“Fatter Cows, Slimmer Women”

That was how Newsweek described the work of the Cornell University nutrition program in a 1953 article. I’m reviewing notes I took last summer at the Cornell archives, where I was fortunate to be working as the College of Human Ecology Dean’s Fellow. My goal was to trace changing ideas about fat in the American diet, and this article is a perfect illustration of the post-1945 faith in scientific progress. The author praised Cornell’s dairy barns, in which animals were “chock-full of superior feed laced with antibiotics,” and described Dr. McCay’s “Golden Triple Rich Bread,” a wheat bread supplemented with soy flour to provide added protein. Another Cornell professor offered a formula for losing weight, which he tested on Cornell’s co-eds: 90g protein, 80g fat, and 80g carbohydrates daily.

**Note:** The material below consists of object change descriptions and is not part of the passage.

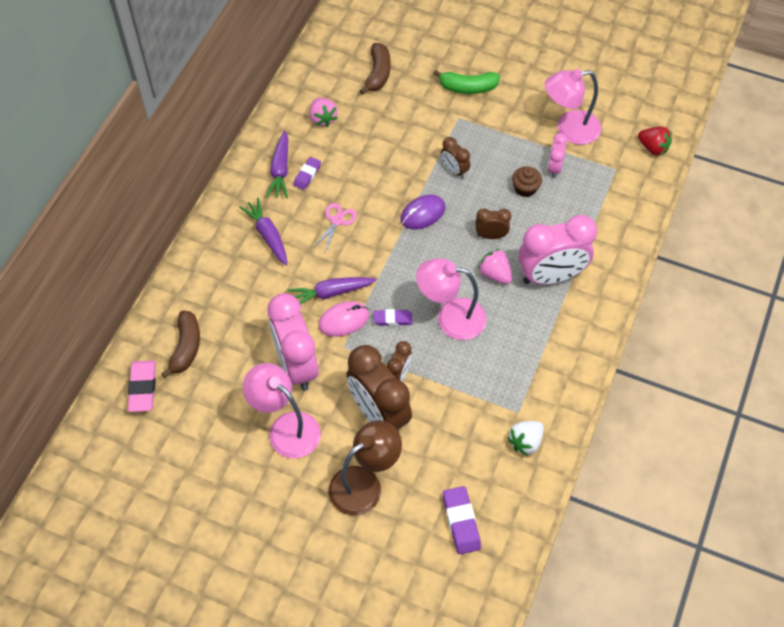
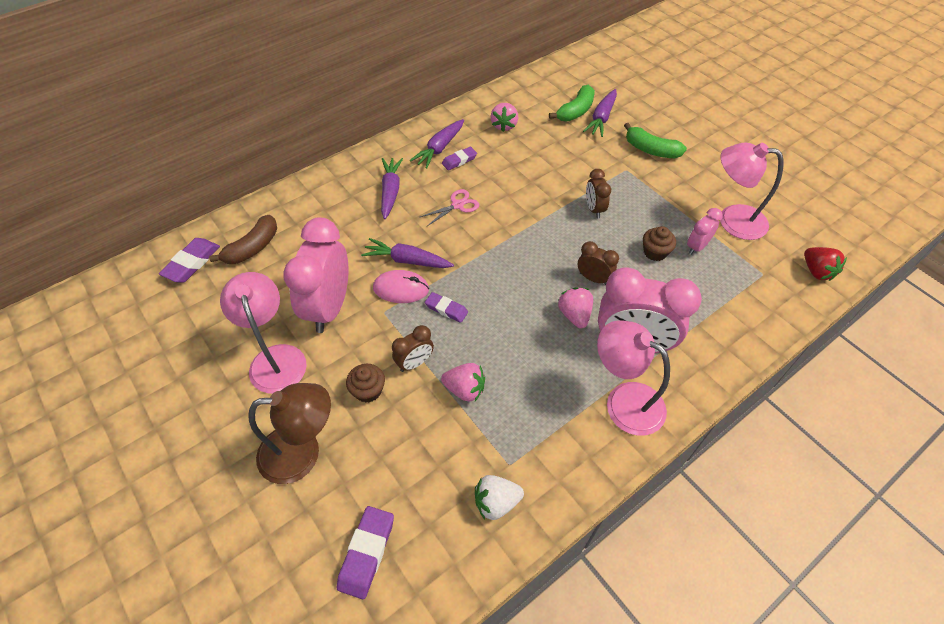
camera: 30 degrees right, 5 degrees down
pink eraser [128,360,156,412] -> purple eraser [159,238,220,283]
brown clock [346,345,412,432] -> brown cupcake [346,364,385,403]
brown banana [360,43,391,95] -> green banana [549,85,595,122]
purple mouse [401,195,446,230] -> none
pink lamp [416,258,487,340] -> pink lamp moved to [597,320,670,436]
none -> pink strawberry [441,363,485,402]
none -> purple carrot [583,89,617,137]

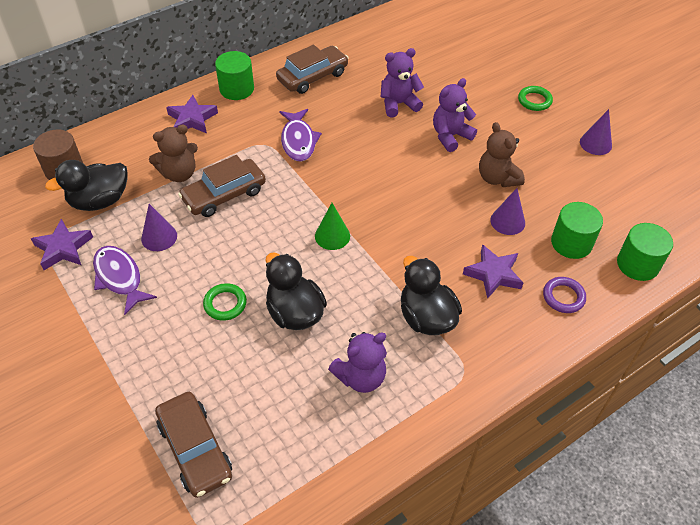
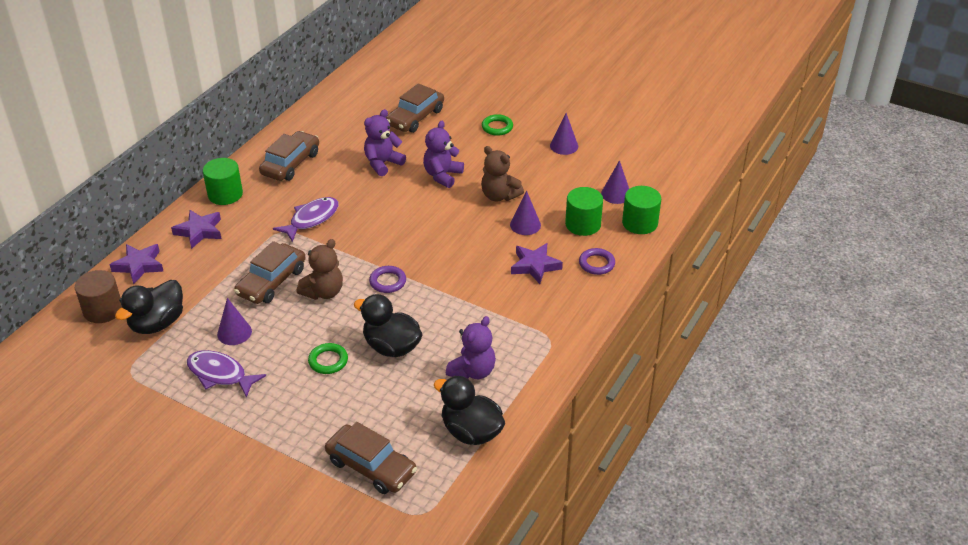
camera: 25 degrees left, 10 degrees down
purple star [31,219,93,270] -> purple star moved to [109,244,164,284]
brown teddy bear [149,124,198,182] -> brown teddy bear moved to [297,239,343,300]
purple fish [279,109,322,161] -> purple fish turned 105 degrees counterclockwise [273,197,339,242]
green cone [315,203,350,250] -> purple ring [369,266,406,293]
black duck [401,256,462,335] -> black duck moved to [434,376,505,445]
none -> brown car [386,83,444,133]
none -> purple cone [601,160,629,204]

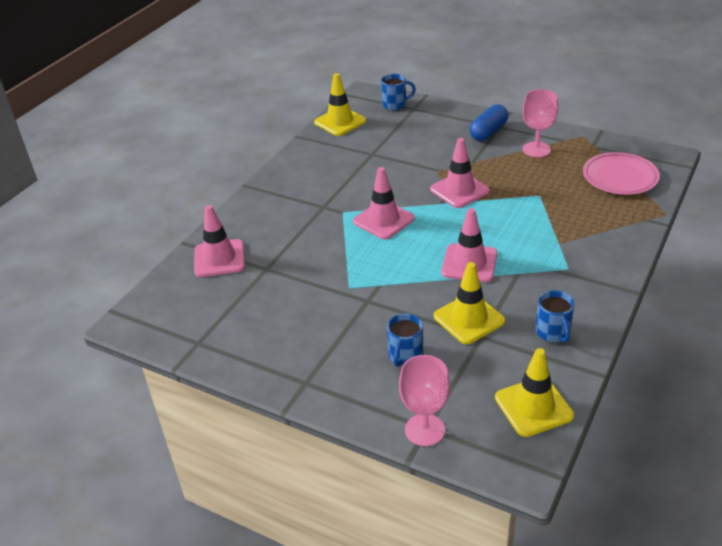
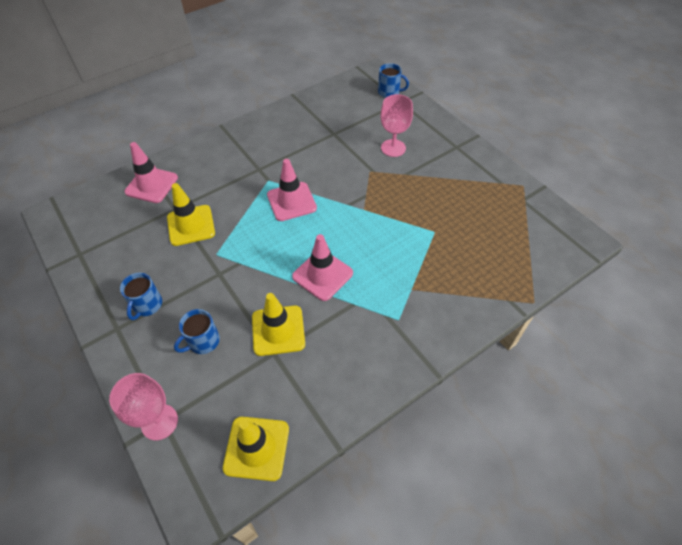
camera: 25 degrees right, 15 degrees up
yellow traffic cone [314,73,366,136] -> yellow traffic cone moved to [167,183,215,246]
pink traffic cone [430,138,490,208] -> none
blue capsule [470,105,508,141] -> none
pink goblet [523,89,558,157] -> pink goblet moved to [381,94,413,157]
blue mug [535,290,574,343] -> blue mug moved to [120,273,162,320]
pink plate [583,152,660,195] -> none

Clearly the Atkins diet is nothing new. The proportions of nutrients probably didn’t matter as much as the fact that this diet only amounted to 1400 kcal – not nearly enough to maintain weight in an active adult.

Recipe to bake your own Cornell bread

Source: “Nutrition program at Cornell: Fatter Cows, Slimmer Women,” Newsweek, 13 April 1953. Clipping in box 45, folder 1, 23/2/749, NY State College of Agriculture – Home Economics collection, Cornell University Archives.